Caroline Mala Corbin (U. of Miami School of Law) has posted The Irony of Hosanna-Tabor Evangelical Lutheran Church and School v. EEOC. Although Corbin addressed this issue last year, this updated article includes Corbin’s reflections post-decision. The abstract follows.

In Hosanna-Tabor Evangelical Lutheran Church and School v. EEOC, a schoolteacher sued her employer for retaliating against her in violation of the American with Disabilities Act (ADA). The success of her ADA claim turned on whether the Supreme Court thought that she was a minister. If she was not a minister, she would have probably won. After all, the school stated in writing that a main reason for her termination was her threatened lawsuit. But because the Supreme Court decided that she was a minister, and that ministers may not sue their religious employers for discrimination under the ministerial exception, she lost. In fact, neither the Free Exercise Clause nor the Establishment Clause necessitated the ministerial exception. Under Employment Division v.
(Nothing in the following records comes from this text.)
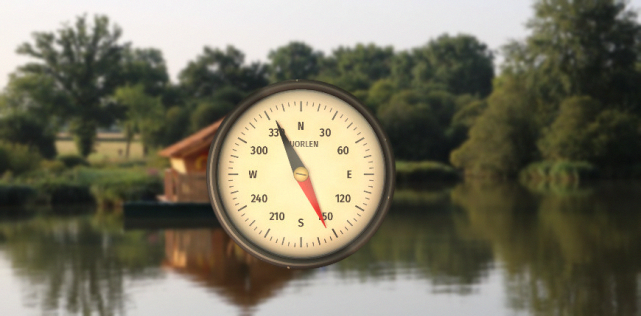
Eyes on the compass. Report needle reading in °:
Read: 155 °
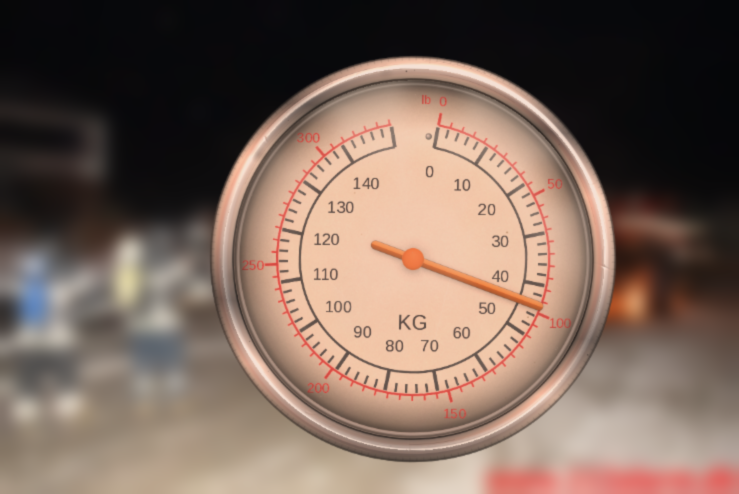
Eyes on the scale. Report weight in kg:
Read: 44 kg
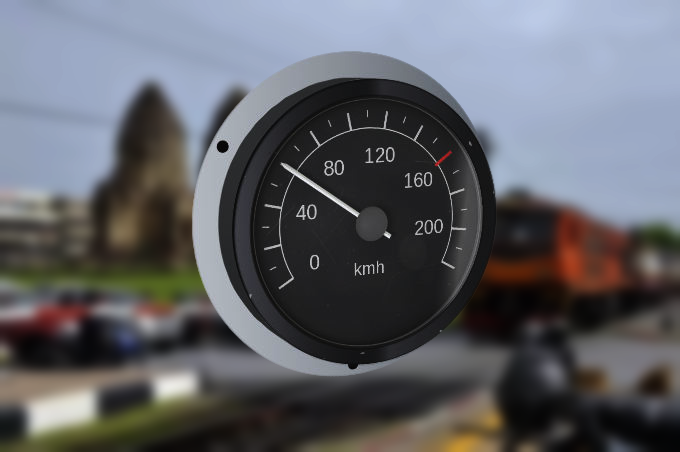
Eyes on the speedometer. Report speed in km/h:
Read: 60 km/h
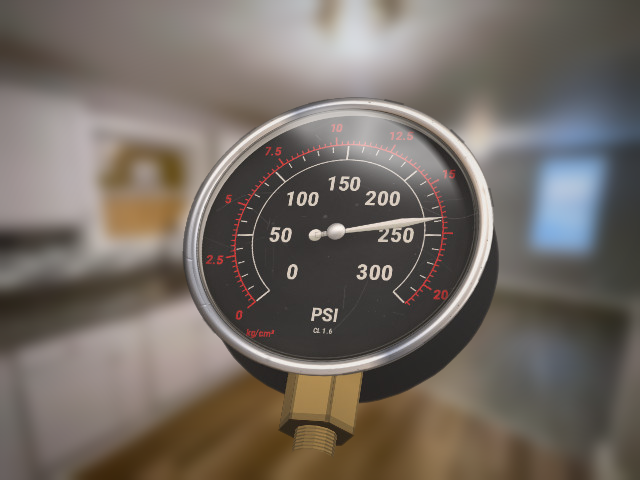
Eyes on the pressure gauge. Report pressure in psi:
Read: 240 psi
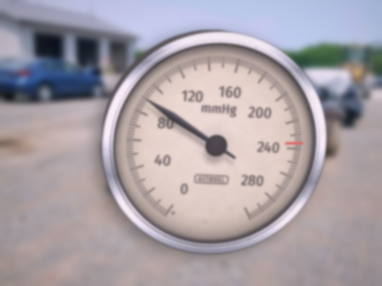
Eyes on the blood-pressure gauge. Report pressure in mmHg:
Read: 90 mmHg
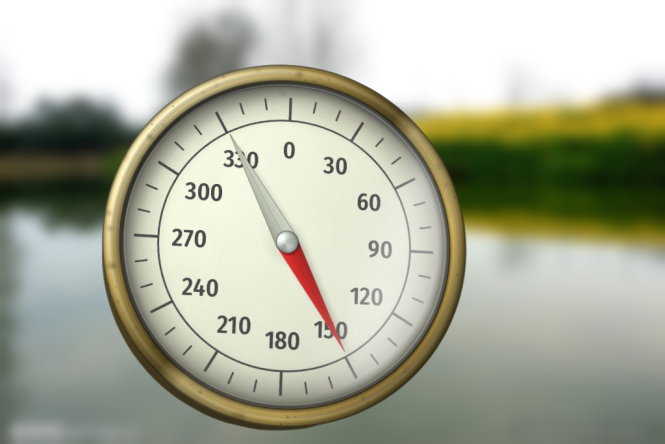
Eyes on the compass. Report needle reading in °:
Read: 150 °
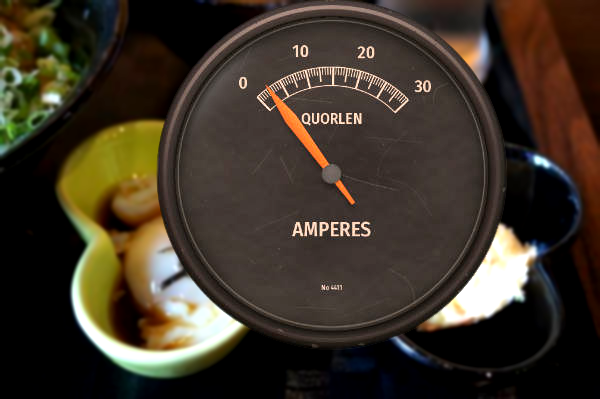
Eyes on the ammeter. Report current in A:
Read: 2.5 A
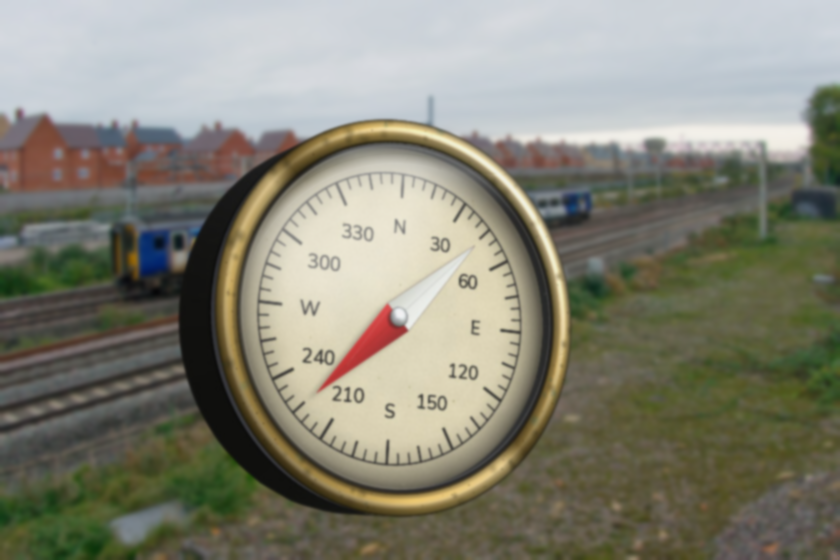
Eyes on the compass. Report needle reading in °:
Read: 225 °
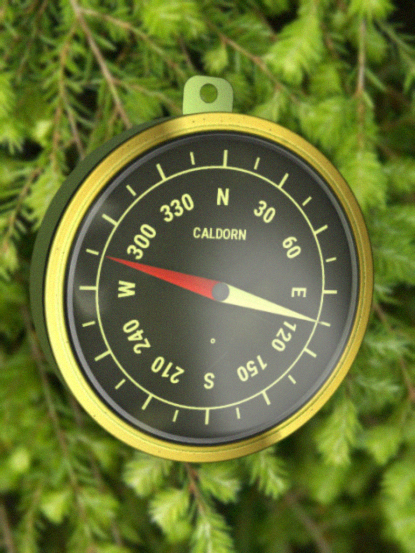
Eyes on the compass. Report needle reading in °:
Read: 285 °
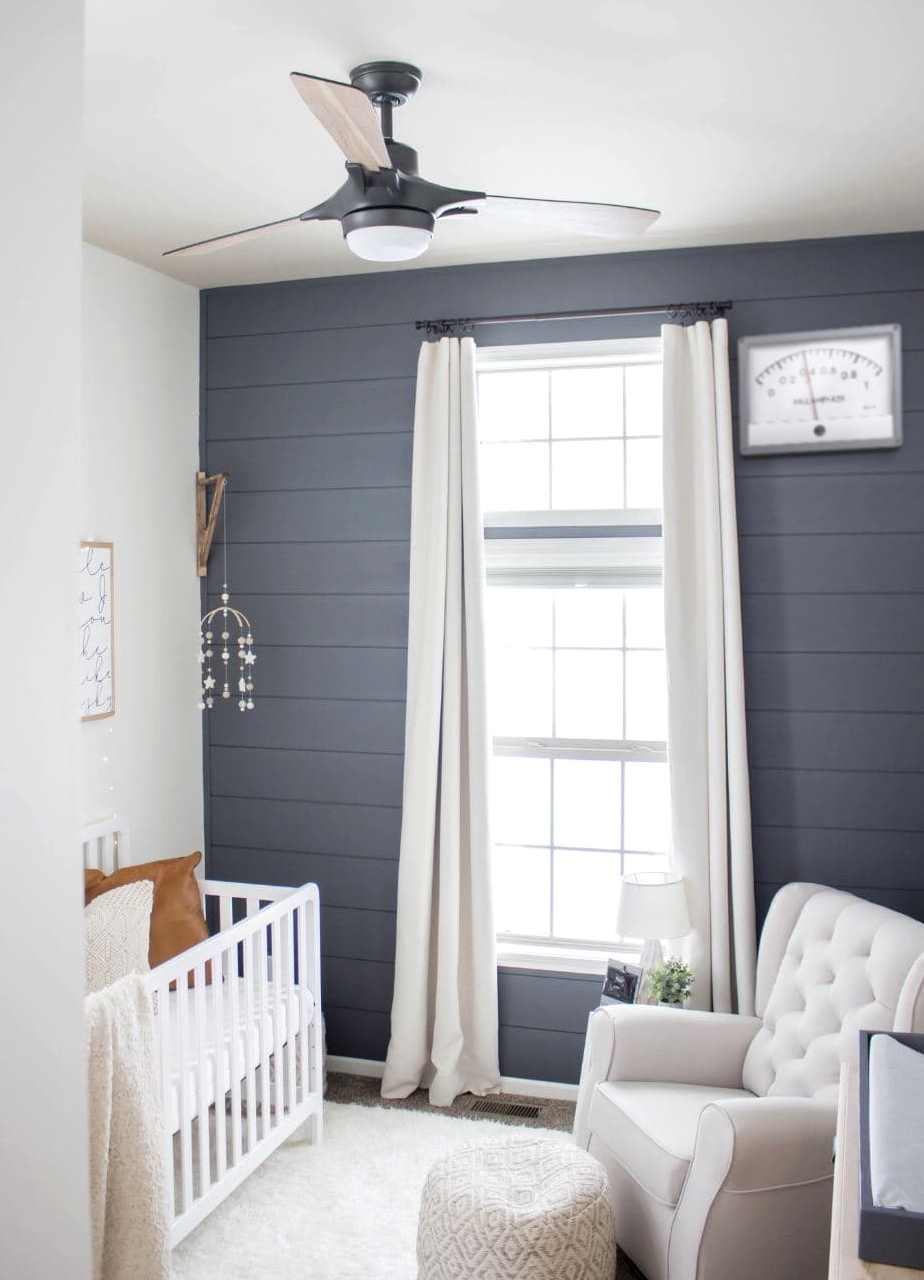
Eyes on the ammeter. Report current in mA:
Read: 0.4 mA
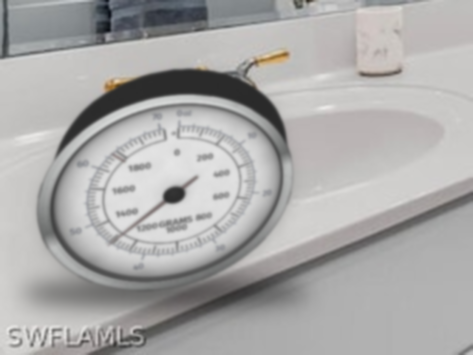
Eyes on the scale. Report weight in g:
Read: 1300 g
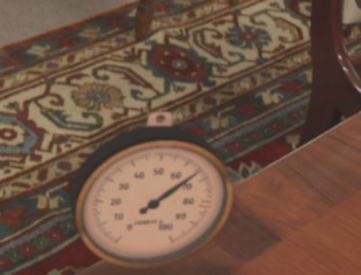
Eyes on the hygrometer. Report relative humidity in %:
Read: 65 %
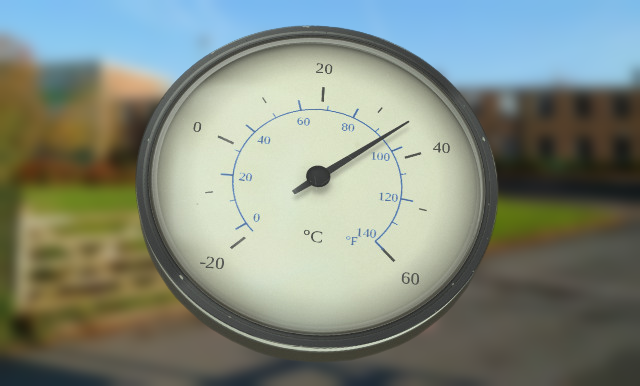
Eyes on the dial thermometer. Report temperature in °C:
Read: 35 °C
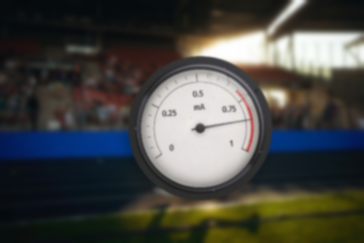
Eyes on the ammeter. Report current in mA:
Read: 0.85 mA
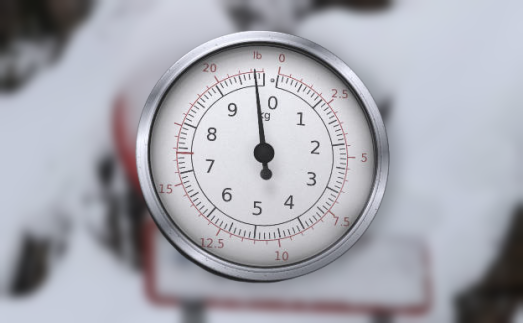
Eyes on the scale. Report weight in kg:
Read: 9.8 kg
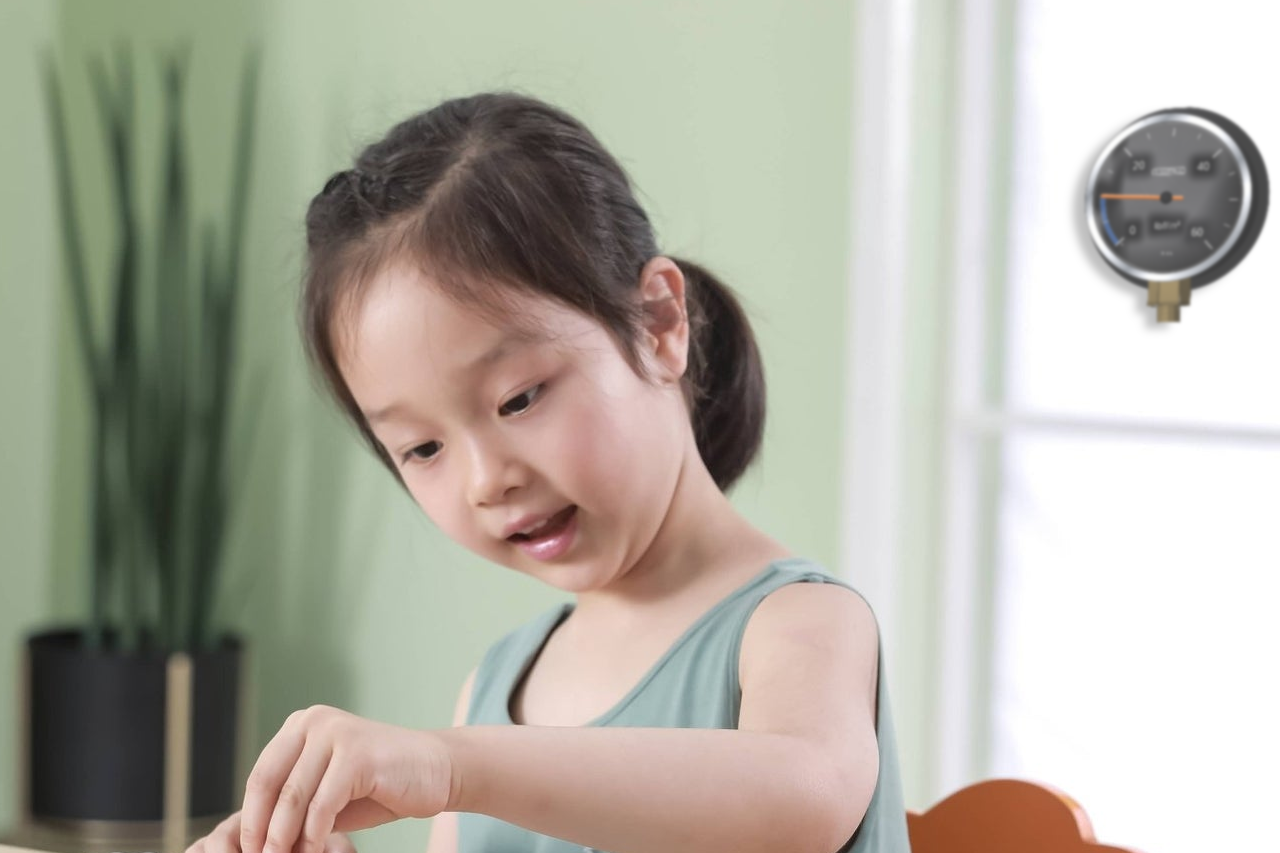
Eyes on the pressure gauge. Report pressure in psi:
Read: 10 psi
Smith, neutral laws of general applicability do not violate the Free Exercise Clause, and no one disputes that the ADA is a neutral law of general applicability. In attempting to distinguish Smith, the Supreme Court not only created an incoherent free exercise jurisprudence but also ignored Jones v. Wolf, which explicitly rejected blanket deference to religious institutions in matters of internal governance. Jones further recognized that a deference approach may cause more establishment problems than a neutral principles of law approach. Indeed, the irony of the Hosanna-Tabor case is that trying to discern whether the schoolteacher was a minister entangled the Court in religious doctrine more than simply adjudicating her retaliation claim would have.